Beneath this line is the data. Output exactly the lines from the line with "- [孫道存天價「74.5億官司」未了！ 妻女7人恐拋棄繼承" to the line with "- [孫道存「又老又病生命有限」想減刑 最高法院也不准！", both ends included, and nothing more.

[Entries taken from a collection]
*****

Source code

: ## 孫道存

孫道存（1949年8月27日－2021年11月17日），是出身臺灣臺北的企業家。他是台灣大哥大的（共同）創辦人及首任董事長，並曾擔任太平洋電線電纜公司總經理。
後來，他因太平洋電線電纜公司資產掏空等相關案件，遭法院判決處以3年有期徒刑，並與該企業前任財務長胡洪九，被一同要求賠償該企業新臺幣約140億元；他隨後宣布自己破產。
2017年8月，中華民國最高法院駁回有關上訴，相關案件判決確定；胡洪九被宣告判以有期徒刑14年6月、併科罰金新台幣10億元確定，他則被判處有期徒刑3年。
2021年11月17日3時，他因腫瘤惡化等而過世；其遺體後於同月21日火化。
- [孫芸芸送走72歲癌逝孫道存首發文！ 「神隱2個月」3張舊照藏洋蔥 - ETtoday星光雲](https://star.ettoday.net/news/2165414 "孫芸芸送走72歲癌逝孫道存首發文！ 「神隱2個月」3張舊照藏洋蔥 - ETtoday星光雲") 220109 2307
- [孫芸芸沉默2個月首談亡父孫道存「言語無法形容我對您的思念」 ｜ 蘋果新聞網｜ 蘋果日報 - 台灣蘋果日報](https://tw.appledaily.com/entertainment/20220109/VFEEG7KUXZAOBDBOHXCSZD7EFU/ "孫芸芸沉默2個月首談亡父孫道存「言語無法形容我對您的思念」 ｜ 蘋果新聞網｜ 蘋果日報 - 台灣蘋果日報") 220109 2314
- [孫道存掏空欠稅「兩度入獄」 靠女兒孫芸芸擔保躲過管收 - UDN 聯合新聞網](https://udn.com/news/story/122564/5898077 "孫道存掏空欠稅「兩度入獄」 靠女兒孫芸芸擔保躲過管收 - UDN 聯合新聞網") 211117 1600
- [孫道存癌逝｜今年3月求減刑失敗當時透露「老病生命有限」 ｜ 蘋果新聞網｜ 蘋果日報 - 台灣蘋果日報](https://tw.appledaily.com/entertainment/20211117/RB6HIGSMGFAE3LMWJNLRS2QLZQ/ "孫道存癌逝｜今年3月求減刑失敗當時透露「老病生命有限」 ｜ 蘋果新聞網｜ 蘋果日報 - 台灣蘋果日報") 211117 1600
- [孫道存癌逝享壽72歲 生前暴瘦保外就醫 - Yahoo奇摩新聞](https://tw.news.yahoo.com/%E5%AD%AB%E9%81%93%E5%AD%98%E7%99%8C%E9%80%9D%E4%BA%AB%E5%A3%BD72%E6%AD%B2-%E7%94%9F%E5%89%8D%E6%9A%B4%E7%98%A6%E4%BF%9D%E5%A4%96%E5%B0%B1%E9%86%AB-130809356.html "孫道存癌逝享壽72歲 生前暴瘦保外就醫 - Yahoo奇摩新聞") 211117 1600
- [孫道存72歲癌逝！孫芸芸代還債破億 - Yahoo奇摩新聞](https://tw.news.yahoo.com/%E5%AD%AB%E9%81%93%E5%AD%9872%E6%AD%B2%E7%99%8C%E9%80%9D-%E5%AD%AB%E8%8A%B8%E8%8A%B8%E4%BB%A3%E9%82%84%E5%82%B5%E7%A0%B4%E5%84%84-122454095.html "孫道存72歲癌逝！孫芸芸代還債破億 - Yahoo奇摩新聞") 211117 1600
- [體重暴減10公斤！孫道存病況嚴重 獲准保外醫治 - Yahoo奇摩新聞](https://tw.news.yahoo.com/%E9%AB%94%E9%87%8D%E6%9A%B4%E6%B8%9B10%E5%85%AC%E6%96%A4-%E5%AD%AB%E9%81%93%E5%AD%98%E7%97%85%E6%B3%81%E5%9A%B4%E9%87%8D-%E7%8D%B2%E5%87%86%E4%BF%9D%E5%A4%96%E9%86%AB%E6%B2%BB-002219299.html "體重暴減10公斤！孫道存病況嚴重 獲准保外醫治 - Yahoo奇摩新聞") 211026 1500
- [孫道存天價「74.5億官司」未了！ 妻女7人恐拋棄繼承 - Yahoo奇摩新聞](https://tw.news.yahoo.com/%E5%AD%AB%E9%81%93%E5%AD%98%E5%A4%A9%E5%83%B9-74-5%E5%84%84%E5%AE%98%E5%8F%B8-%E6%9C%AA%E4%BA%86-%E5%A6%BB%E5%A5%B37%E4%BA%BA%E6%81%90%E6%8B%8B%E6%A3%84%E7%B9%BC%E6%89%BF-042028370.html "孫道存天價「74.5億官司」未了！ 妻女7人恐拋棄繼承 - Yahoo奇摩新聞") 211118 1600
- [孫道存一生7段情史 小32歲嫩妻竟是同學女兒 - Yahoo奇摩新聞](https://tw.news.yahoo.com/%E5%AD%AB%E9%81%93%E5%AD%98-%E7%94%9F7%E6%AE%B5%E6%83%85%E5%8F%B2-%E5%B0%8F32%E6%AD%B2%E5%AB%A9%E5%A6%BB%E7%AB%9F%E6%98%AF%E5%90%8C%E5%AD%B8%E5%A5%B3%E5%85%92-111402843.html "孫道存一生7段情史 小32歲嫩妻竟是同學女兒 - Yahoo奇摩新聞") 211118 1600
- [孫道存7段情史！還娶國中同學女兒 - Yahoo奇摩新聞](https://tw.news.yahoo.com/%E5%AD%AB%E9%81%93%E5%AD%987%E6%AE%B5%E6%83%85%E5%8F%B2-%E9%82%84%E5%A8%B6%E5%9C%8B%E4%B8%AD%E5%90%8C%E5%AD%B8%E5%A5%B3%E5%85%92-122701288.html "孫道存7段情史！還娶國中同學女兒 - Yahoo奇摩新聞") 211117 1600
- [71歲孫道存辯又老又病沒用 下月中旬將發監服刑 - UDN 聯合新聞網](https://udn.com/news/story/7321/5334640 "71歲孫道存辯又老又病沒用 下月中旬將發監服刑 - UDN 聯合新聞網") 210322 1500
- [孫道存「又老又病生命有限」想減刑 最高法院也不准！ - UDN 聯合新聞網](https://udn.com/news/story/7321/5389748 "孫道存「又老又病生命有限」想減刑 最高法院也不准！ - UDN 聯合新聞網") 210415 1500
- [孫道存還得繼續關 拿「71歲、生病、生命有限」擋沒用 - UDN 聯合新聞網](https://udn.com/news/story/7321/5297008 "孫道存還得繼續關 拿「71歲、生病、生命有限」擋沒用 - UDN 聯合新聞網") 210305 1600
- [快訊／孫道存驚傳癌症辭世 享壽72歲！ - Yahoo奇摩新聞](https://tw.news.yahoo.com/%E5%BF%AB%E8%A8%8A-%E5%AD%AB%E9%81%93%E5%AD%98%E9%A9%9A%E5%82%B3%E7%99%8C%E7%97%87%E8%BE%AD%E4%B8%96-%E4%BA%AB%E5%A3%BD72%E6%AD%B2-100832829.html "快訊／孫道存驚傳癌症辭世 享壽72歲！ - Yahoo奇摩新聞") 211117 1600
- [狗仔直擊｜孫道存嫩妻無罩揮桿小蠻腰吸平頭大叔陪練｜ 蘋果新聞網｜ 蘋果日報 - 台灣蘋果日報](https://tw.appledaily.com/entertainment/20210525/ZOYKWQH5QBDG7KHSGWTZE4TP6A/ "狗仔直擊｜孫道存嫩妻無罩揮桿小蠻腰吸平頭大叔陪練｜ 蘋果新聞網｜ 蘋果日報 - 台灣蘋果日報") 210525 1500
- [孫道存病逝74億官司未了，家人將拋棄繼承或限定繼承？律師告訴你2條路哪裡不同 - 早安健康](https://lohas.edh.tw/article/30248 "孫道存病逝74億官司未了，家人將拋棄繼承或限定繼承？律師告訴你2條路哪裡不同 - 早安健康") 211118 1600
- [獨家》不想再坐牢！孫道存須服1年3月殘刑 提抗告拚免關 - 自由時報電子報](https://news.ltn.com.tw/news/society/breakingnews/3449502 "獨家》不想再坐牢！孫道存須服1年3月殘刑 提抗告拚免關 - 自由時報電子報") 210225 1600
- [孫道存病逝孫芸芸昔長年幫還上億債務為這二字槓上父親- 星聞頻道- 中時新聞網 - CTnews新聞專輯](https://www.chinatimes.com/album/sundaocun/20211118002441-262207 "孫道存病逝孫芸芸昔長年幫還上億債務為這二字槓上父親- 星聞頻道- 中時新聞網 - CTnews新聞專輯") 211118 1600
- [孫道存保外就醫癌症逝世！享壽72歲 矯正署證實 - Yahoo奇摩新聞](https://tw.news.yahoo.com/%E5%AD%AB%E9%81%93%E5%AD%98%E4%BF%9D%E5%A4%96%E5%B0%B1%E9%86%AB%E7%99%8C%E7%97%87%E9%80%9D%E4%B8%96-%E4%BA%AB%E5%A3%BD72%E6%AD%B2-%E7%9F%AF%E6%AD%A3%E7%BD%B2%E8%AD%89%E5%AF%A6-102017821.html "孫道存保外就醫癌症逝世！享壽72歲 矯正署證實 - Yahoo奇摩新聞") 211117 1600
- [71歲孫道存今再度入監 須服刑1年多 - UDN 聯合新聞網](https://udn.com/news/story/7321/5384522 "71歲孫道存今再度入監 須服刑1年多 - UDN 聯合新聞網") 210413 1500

*****

→ TASK RESULT:
- [孫道存天價「74.5億官司」未了！ 妻女7人恐拋棄繼承 - Yahoo奇摩新聞](https://tw.news.yahoo.com/%E5%AD%AB%E9%81%93%E5%AD%98%E5%A4%A9%E5%83%B9-74-5%E5%84%84%E5%AE%98%E5%8F%B8-%E6%9C%AA%E4%BA%86-%E5%A6%BB%E5%A5%B37%E4%BA%BA%E6%81%90%E6%8B%8B%E6%A3%84%E7%B9%BC%E6%89%BF-042028370.html "孫道存天價「74.5億官司」未了！ 妻女7人恐拋棄繼承 - Yahoo奇摩新聞") 211118 1600
- [孫道存一生7段情史 小32歲嫩妻竟是同學女兒 - Yahoo奇摩新聞](https://tw.news.yahoo.com/%E5%AD%AB%E9%81%93%E5%AD%98-%E7%94%9F7%E6%AE%B5%E6%83%85%E5%8F%B2-%E5%B0%8F32%E6%AD%B2%E5%AB%A9%E5%A6%BB%E7%AB%9F%E6%98%AF%E5%90%8C%E5%AD%B8%E5%A5%B3%E5%85%92-111402843.html "孫道存一生7段情史 小32歲嫩妻竟是同學女兒 - Yahoo奇摩新聞") 211118 1600
- [孫道存7段情史！還娶國中同學女兒 - Yahoo奇摩新聞](https://tw.news.yahoo.com/%E5%AD%AB%E9%81%93%E5%AD%987%E6%AE%B5%E6%83%85%E5%8F%B2-%E9%82%84%E5%A8%B6%E5%9C%8B%E4%B8%AD%E5%90%8C%E5%AD%B8%E5%A5%B3%E5%85%92-122701288.html "孫道存7段情史！還娶國中同學女兒 - Yahoo奇摩新聞") 211117 1600
- [71歲孫道存辯又老又病沒用 下月中旬將發監服刑 - UDN 聯合新聞網](https://udn.com/news/story/7321/5334640 "71歲孫道存辯又老又病沒用 下月中旬將發監服刑 - UDN 聯合新聞網") 210322 1500
- [孫道存「又老又病生命有限」想減刑 最高法院也不准！ - UDN 聯合新聞網](https://udn.com/news/story/7321/5389748 "孫道存「又老又病生命有限」想減刑 最高法院也不准！ - UDN 聯合新聞網") 210415 1500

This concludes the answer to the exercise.